• [Job item a] Which lines of the records below contain the string "Uber"? Pull out each of those lines, treating uppercase and lowercase as different.
Excerpt Start Marker
THE CFPB’S SOLOMONIC DECISION 

The CFPB chose to exclude most closed-end consumer credit transactions secured by real property, other than reverse mortgages, from the early disclosure requirements of Regulation Z[vii] and the standard closed-end disclosure requirements of Regulation Z.[viii] In place of those requirements, the CFPB’s TRID Rule created three sets of provisions for the partially-excluded loans: 

1.     Loan Estimate. 

2.     Closing Disclosure. 

3.     Special Information Booklet. 

This partial exclusion of TRID Rule transactions from certain Regulation Z provisions leaves the rest of Regulation Z in effect for those transactions, as previously applied.[ix]

Conversely, the CFPB fit the TRID changes into the RESPA regime by excluding the loans covered by the TRID Rule from five provisions of RESPA Regulation X: 

·       Special Information Booklet. Regulation X § 1024.6. For loans subject to the TRID Rule, Regulation Z § 1026.19(g) imposes the same Special Information Booklet requirement. 

·       Good Faith Estimate. Regulation X § 1024.7. For loans subject to the TRID Rule, Regulation Z § 1026.19(e) imposes the Loan Estimate requirement.
Excerpt End Marker
• [Job item b] Reproduce the passage of the TRID Rule excerpt above word for word, from "1.     Loan Estimate." up to and including "Information Booklet requirement.".
The data Start Marker
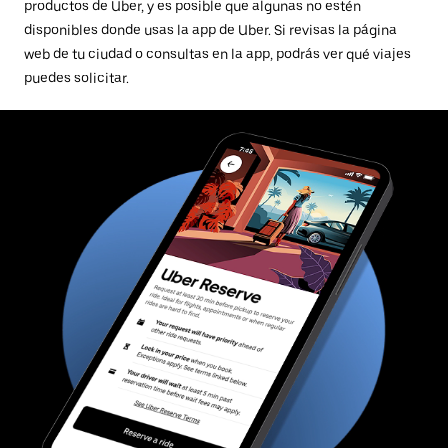
productos de Uber, y es posible que algunas no estén
disponibles donde usas la app de Uber. Si revisas la página
web de tu ciudad o consultas en la app, podrás ver qué viajes
puedes solicitar.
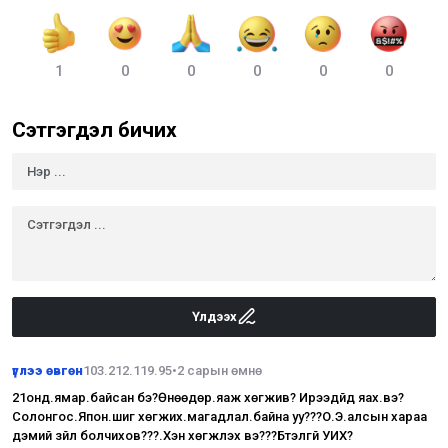
1
0
0
0
0
0
Сэтгэгдэл бичих
Үлдээх
үглээ өвгөн
103.212.119.95
•
2 сарын өмнө
21онд.ямар.байсан бэ?Өнөөдөр.яаж хөгжив? Ирээдүйд яах.вэ?
Солонгос.Япон.шиг хөгжих.магадлал.байна уу???О.Э.алсын хараа
дэмий зүйл болчихов???.Хэн хөгжүүлэх вэ???Бүтэлгүй УИХ?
The data End Marker
• [Exercise response a]
productos de Uber, y es posible que algunas no estén
disponibles donde usas la app de Uber. Si revisas la página

• [Exercise response b]
1.     Loan Estimate. 

2.     Closing Disclosure. 

3.     Special Information Booklet. 

This partial exclusion of TRID Rule transactions from certain Regulation Z provisions leaves the rest of Regulation Z in effect for those transactions, as previously applied.[ix]

Conversely, the CFPB fit the TRID changes into the RESPA regime by excluding the loans covered by the TRID Rule from five provisions of RESPA Regulation X: 

·       Special Information Booklet. Regulation X § 1024.6. For loans subject to the TRID Rule, Regulation Z § 1026.19(g) imposes the same Special Information Booklet requirement.